Start of Block

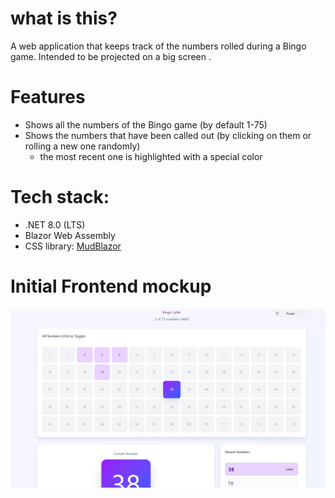 # what is this? 
A web application that keeps track of the numbers rolled during a Bingo game. Intended to be projected on a big screen .

# Features
- Shows all the numbers of the Bingo game (by default 1-75)
- Shows the numbers that have been called out (by clicking on them or rolling a new one randomly)
   - the most recent one is highlighted with a special color

# Tech stack:
- .NET 8.0 (LTS) 
- Blazor Web Assembly
- CSS library: [MudBlazor](https://mudblazor.com/)

# Initial Frontend mockup
![Visual mockup of how the app will look, made with the help of Figma's AI tools](assets/bingo-mockup.png)
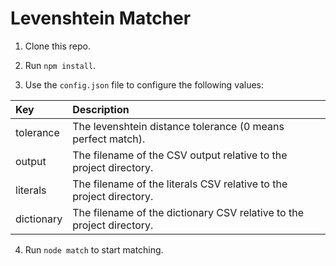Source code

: # Levenshtein Matcher

1. Clone this repo.

2. Run `npm install`.

3. Use the `config.json` file to configure the following values:

| Key | Description |
|:----|:------------|
| tolerance | The levenshtein distance tolerance (0 means perfect match). |
| output | The filename of the CSV output relative to the project directory. |
| literals | The filename of the literals CSV relative to the project directory. |
| dictionary | The filename of the dictionary CSV relative to the project directory. |

4. Run `node match` to start matching.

End of Block

TASK TO CARRY OUT
Pick out each line of the entries above that contains the string "with", copying every such line in full. Case counts.

COMPLETED TASK
   - the most recent one is highlighted with a special color
![Visual mockup of how the app will look, made with the help of Figma's AI tools](assets/bingo-mockup.png)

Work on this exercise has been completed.